Ordinarily, I'd be down with everyone making fun of the original poster, but really, I just watched this on Netflix and it really is is a very, very Freudian movie.

Just as one isolated example, check out the scene where Dana Andrew's character uses a hot poker to burn a hole through a glass pane to demonstrate what his missile will do to the earth, while his wife smiles suggestively in the audience....

The science is outdated and occasionally not just outdated but genuinely stupid. But the personal dynamics still give one pause. After all:

The gadget was tested at Trinity Site, New Mexico, near Alamogordo. For the test, the gadget was lifted to the top of a 100-foot (30 m) bomb tower.
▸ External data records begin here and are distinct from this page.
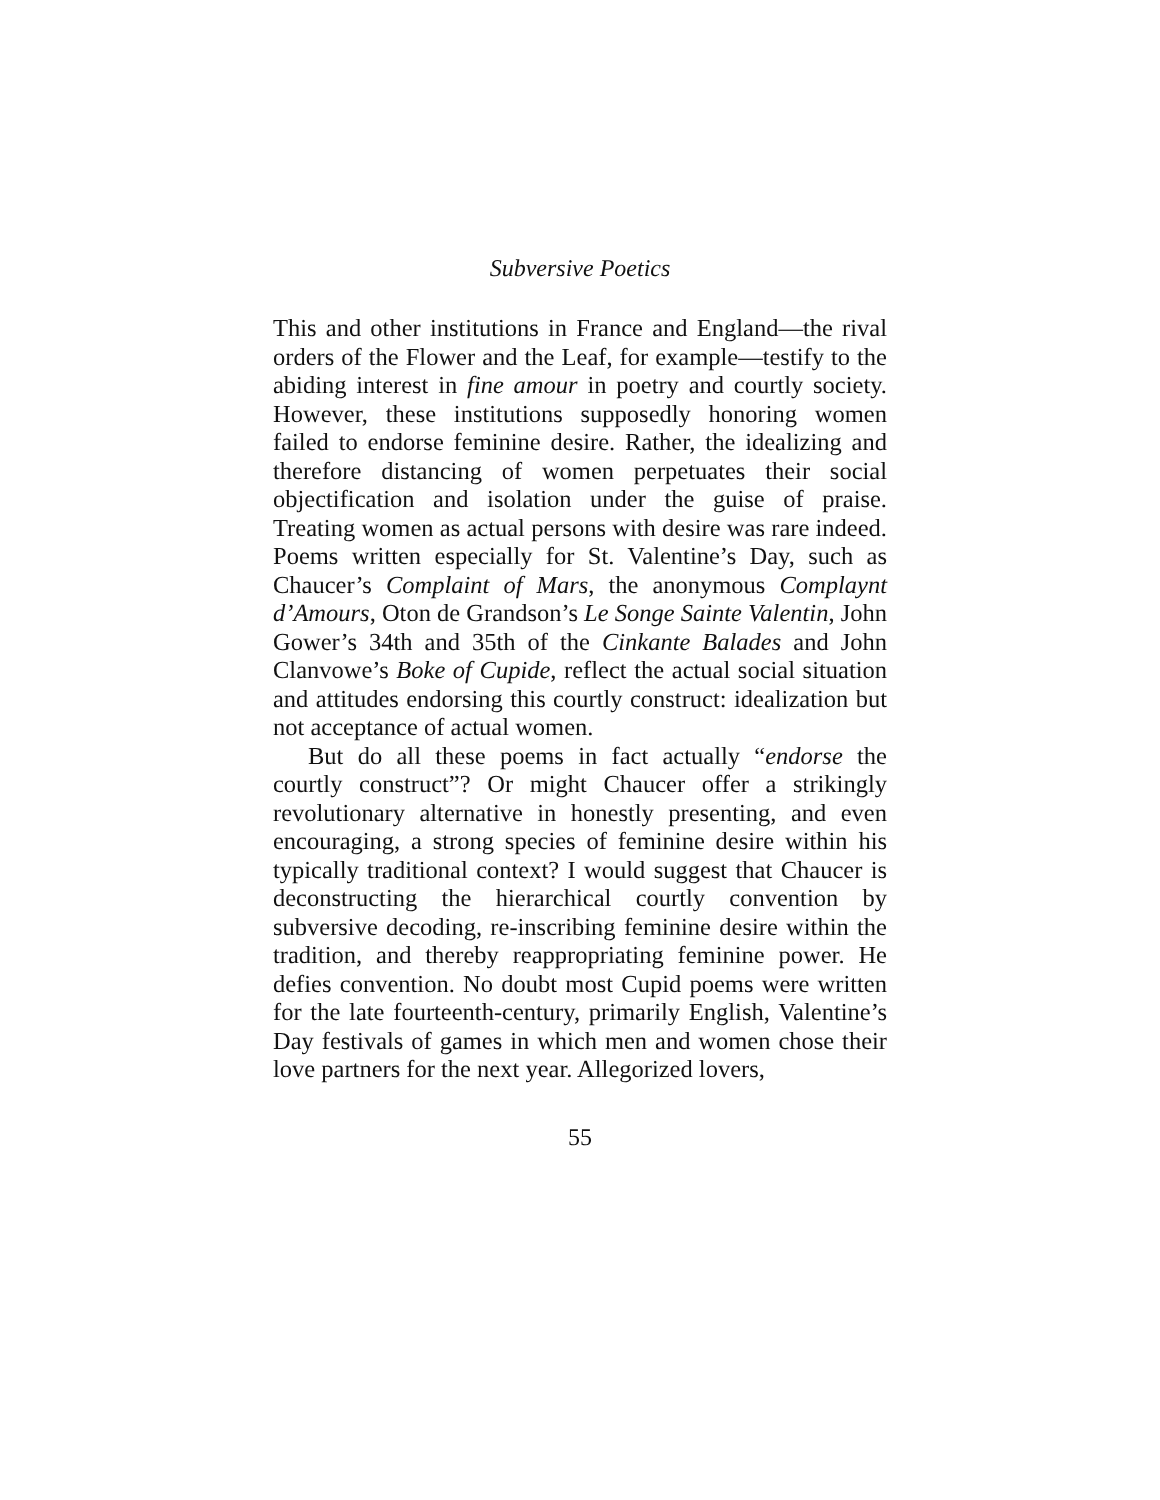Subversive Poetics
This and other institutions in France and England—the rival orders of the Flower and the Leaf, for example—testify to the abiding interest in fine amour in poetry and courtly society. However, these institutions supposedly honoring women failed to endorse feminine desire. Rather, the idealizing and therefore distancing of women perpetuates their social objectification and isolation under the guise of praise. Treating women as actual persons with desire was rare indeed. Poems written especially for St. Valentine’s Day, such as Chaucer’s Complaint of Mars, the anonymous Complaynt d’Amours, Oton de Grandson’s Le Songe Sainte Valentin, John Gower’s 34th and 35th of the Cinkante Balades and John Clanvowe’s Boke of Cupide, reflect the actual social situation and attitudes endorsing this courtly construct: idealization but not acceptance of actual women.
But do all these poems in fact actually “endorse the courtly construct”? Or might Chaucer offer a strikingly revolutionary alternative in honestly presenting, and even encouraging, a strong species of feminine desire within his typically traditional context? I would suggest that Chaucer is deconstructing the hierarchical courtly convention by subversive decoding, re-inscribing feminine desire within the tradition, and thereby reappropriating feminine power. He defies convention. No doubt most Cupid poems were written for the late fourteenth-century, primarily English, Valentine’s Day festivals of games in which men and women chose their love partners for the next year. Allegorized lovers,
55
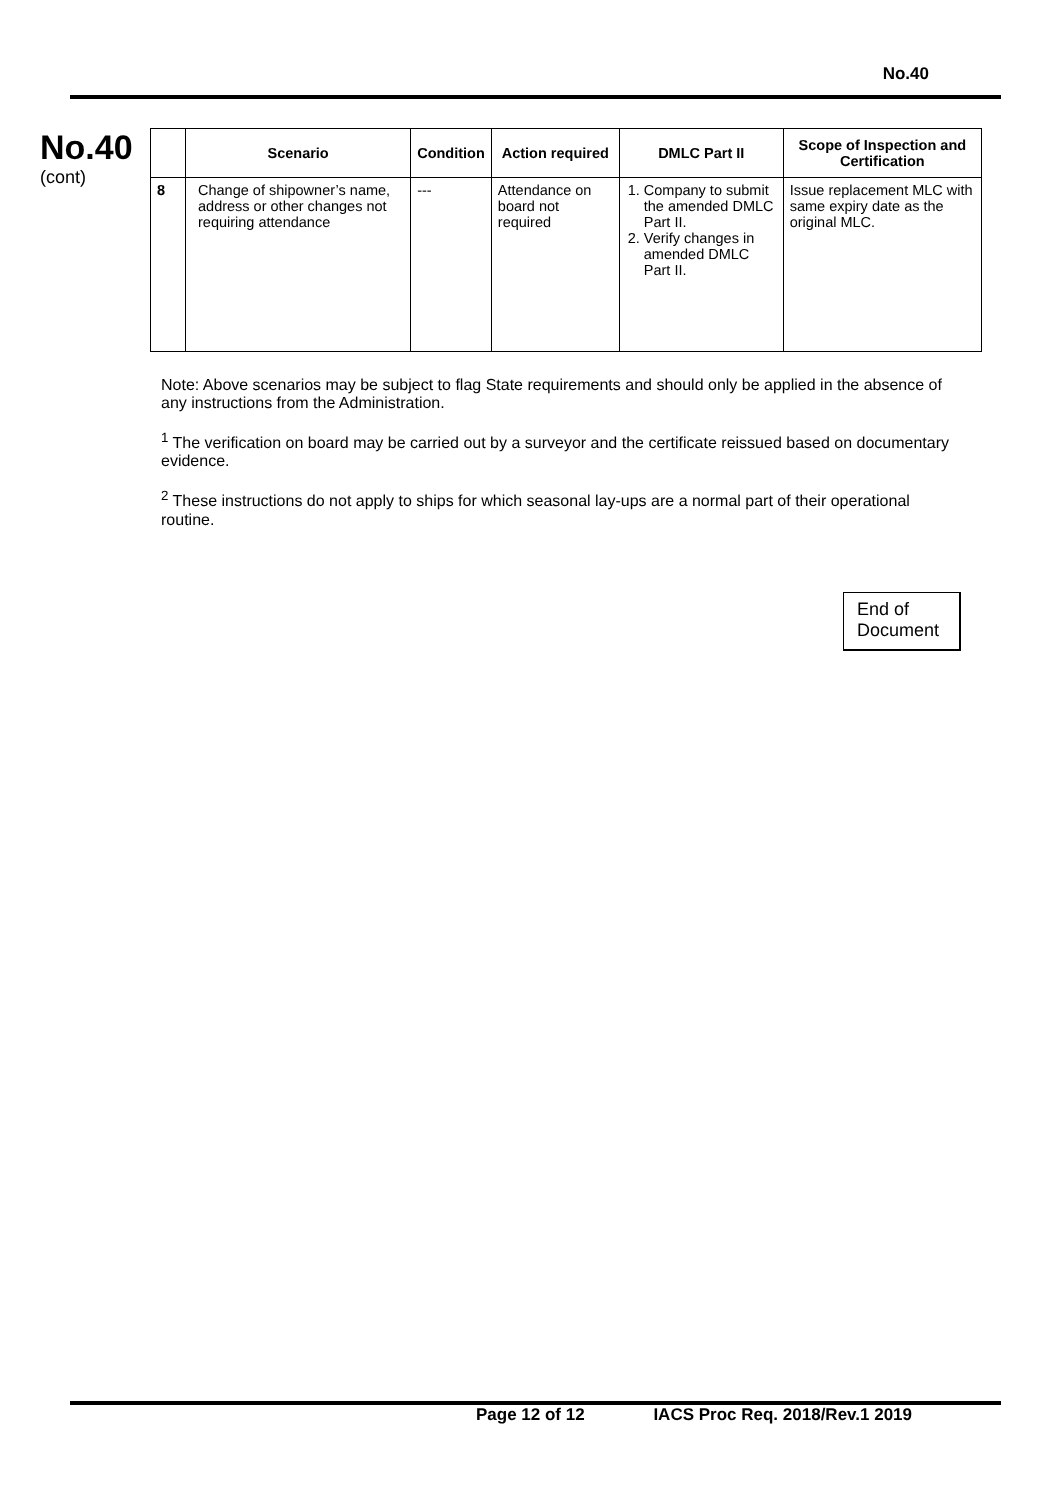No.40
No.40
(cont)
| | Scenario | Condition | Action required | DMLC Part II | Scope of Inspection and Certification |
| --- | --- | --- | --- | --- | --- |
| 8 | Change of shipowner’s name, address or other changes not requiring attendance | --- | Attendance on board not required | 1. Company to submit the amended DMLC Part II. 2. Verify changes in amended DMLC Part II. | Issue replacement MLC with same expiry date as the original MLC. |
Note: Above scenarios may be subject to flag State requirements and should only be applied in the absence of any instructions from the Administration.
<sup>1</sup> The verification on board may be carried out by a surveyor and the certificate reissued based on documentary evidence.
<sup>2</sup> These instructions do not apply to ships for which seasonal lay-ups are a normal part of their operational routine.
End of
Document
Page 12 of 12 IACS Proc Req. 2018/Rev.1 2019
It was feared by some that the Trinity test might "ignite" the earth's atmosphere, eliminating all life on the planet, although a classified report produced several years earlier had demonstrated that this was not possible.[16] Less wild estimates thought that New Mexico would be incinerated. Calculations showed that the yield of the device would be between 0 (if it did not work) and 20 kilotons (metric, equivalence of TNT). In the aftermath of the test, it appeared to have been a blast equivalent to 18 kt of TNT.


http://en.wikipedia.org/wiki/Trinity_(nuclear_test)

It seems pretty clear that in real life, governments and scientists were perfectly willing to roll the dice on life on planet Earth.